### Document extract
====================

# Aluminum Cable



## Technologic (Jul 20, 2008)

iss407 said:


> Aluminum is very conductive, light and inexpensive, expecially compared to copper prices today. Aluminum is lighter than equivilant copper wire with the same current capacity. Aluminum is used for high-voltage, high-current power distribution in large quantities. What about using it in electric vehicles? I know about cu-al galvanic issues, but I am planning to use it, along with heavy-duty lead battery terminals between batteries and to connect the battery pack in the trunk with the one under the hood, and then to the controller. No copper interconnects except possibly at the contactor. Any corrosion isn't going to occur quickly, it takes time and I will be able to see it before any problems get dicey.
> 
> I was looking at making solid aluminum bar connectors between batteries, but the lead terminals and a short piece of 3/0 or 4/0 cable would work better and allow for thermal expansion and vibration. I plan to run rugged, sealed plastic conduit from the trunk to the front battery pack.
> 
> If I'm overlooking something, let me know. I want to stop by the local recycler tomorrow and see if they get scrap overhead aluminum cables in good condition. The stuff comes in 1000-ft rolls and I know the installers can't use smaller, left-over pieces from the end of the cable. They must do something with it.


When you run electricity through aluminum it will start to build up aluminum oxide on the surface quicker than normal. Aluminum oxide is extremely electricly insulative. I'm not sure how you plan to bond the terminals, but make sure the bond is near air tight and you should be fine... crimping the bar into the "contactor" is a must.

====================

### Data
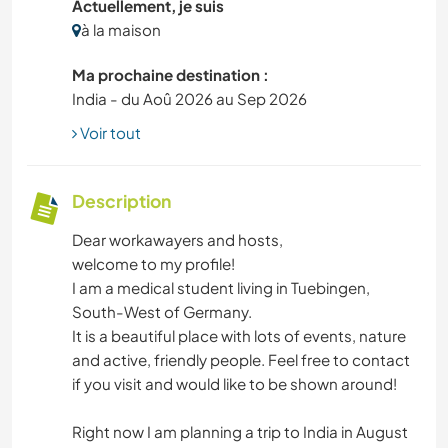
Actuellement, je suis
à la maison
Ma prochaine destination :
India - du Aoû 2026 au Sep 2026
Voir tout
Description
Dear workawayers and hosts,
welcome to my profile!
I am a medical student living in Tuebingen,
South-West of Germany.
It is a beautiful place with lots of events, nature
and active, friendly people. Feel free to contact
if you visit and would like to be shown around!
Right now I am planning a trip to India in August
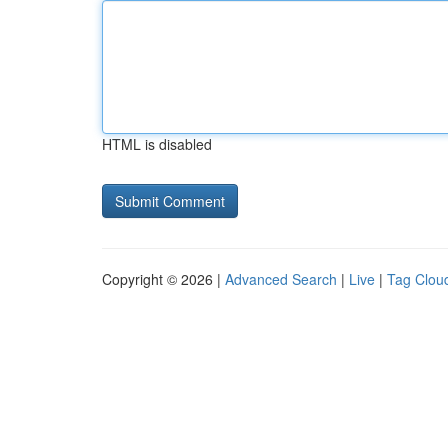
HTML is disabled
Copyright © 2026 |
Advanced Search
|
Live
|
Tag Clou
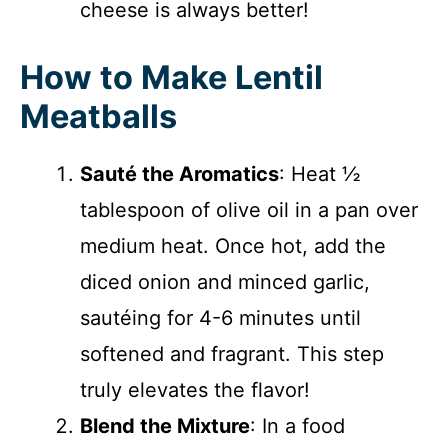
cheese is always better!
How to Make Lentil
Meatballs
Sauté the Aromatics
: Heat ½
tablespoon of olive oil in a pan over
medium heat. Once hot, add the
diced onion and minced garlic,
sautéing for 4-6 minutes until
softened and fragrant. This step
truly elevates the flavor!
Blend the Mixture
: In a food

====================

### Work instruction 1
In the aluminum cable thread, what does the reply say builds up on the surface when electricity runs through aluminum?
### Work instruction 2
From the aluminum cable thread, output the passage that starts at the words "## Technologic (Jul" and ends after the words "problems get dicey.".
The items are separate material from the aluminum cable thread.

### Written response 1
Aluminum oxide.

### Written response 2
## Technologic (Jul 20, 2008)

iss407 said:


> Aluminum is very conductive, light and inexpensive, expecially compared to copper prices today. Aluminum is lighter than equivilant copper wire with the same current capacity. Aluminum is used for high-voltage, high-current power distribution in large quantities. What about using it in electric vehicles? I know about cu-al galvanic issues, but I am planning to use it, along with heavy-duty lead battery terminals between batteries and to connect the battery pack in the trunk with the one under the hood, and then to the controller. No copper interconnects except possibly at the contactor. Any corrosion isn't going to occur quickly, it takes time and I will be able to see it before any problems get dicey.